Required work:
1) Answer these from the interview with Jamie Johnston:
(a) Where did Jamie start working after leaving school?
(b) How long did he work at Rigby and Co.?
(c) How long does it currently take him to build the full ejector mechanism?
2) In the interview with Jamie Johnston, copy the passage between "The apprenticeships take" and "find most enjoyable.", inclusive, word for word.

The apprentice – Jamie Johnston
Will Pocklington spoke to 23-year-old Jamie Johnston, apprentice ejector worker at James Purdey & Sons, about his decision to pursue a career in gunmaking.
What made you want to pursue a career in gunmaking, and how did you end up at James Purdey & Sons?
I started working at a clay pigeon shooting club in Northolt when I left school. That is where my interest in shooting and guns started. I remember my boss telling me I couldn't be a trapper for the rest of my life, and suggested I get in touch with Nick Holt. I duly did, and he set me up with Rigby and Co., where I worked for 18 months before they relocated and I applied for an apprenticeship position at Purdey. Thankfully, my application was successful.
So how does the apprenticeship work?
The apprenticeships take roughly five years to complete, but can vary dependent on the department you are in and how quickly you learn.
To start with, I did a bit of everything, which helped to identify where my strengths lie and the areas I find most enjoyable.
I did some woodwork, finishing and actioning and eventually ended up in the ejector department for the over-under guns, which is where I specialise now.
How does it feel to be working at Purdey?
Working here is brilliant. Obviously there is the prestige of working on the finest of English-made guns. We are a small team in comparison to some other gunmakers. There are perhaps 40 people in the workshop – four or five in each of the eight departments.
What does your role entail?
I work in the ejector department, where we deal with all the work inside the fore-end of the gun – regulating the ejectors, building the drop which regulates the opening of the gun, and connecting the cocking rods with the ejector arms which link the lock with the fore-end. In terms of the whole gunmaking process, I'd say it is the most mechanical of stages – lots of moving parts.
At the moment, it takes me about three weeks to build the full ejector mechanism. But I'm getting quicker.

Dataset excerpts:
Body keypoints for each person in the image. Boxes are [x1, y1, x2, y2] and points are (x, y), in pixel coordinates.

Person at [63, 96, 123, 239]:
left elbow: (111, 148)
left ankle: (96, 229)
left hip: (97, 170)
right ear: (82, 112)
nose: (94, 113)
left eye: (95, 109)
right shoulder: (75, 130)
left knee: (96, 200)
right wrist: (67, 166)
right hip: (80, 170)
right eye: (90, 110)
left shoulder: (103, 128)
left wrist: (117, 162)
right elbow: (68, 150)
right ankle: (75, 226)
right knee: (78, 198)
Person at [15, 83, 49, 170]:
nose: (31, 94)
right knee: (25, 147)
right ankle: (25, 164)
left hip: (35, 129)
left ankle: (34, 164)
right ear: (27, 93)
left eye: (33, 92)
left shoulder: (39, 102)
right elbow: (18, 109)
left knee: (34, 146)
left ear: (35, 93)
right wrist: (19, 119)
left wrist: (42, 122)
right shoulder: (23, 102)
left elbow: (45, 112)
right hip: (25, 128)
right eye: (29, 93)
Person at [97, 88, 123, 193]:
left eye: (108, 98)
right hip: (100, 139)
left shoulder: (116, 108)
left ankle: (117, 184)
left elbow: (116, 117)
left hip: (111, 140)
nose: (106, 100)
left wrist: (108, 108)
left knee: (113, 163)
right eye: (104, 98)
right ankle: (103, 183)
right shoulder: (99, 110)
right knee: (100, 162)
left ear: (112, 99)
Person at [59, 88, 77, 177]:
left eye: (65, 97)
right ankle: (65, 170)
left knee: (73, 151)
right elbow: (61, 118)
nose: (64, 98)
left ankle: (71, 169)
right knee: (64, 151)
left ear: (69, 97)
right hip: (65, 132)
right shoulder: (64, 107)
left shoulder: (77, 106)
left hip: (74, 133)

Activity answers:
1)
(a) At a clay pigeon shooting club in Northolt.
(b) 18 months.
(c) About three weeks.

2)
The apprenticeships take roughly five years to complete, but can vary dependent on the department you are in and how quickly you learn.
To start with, I did a bit of everything, which helped to identify where my strengths lie and the areas I find most enjoyable.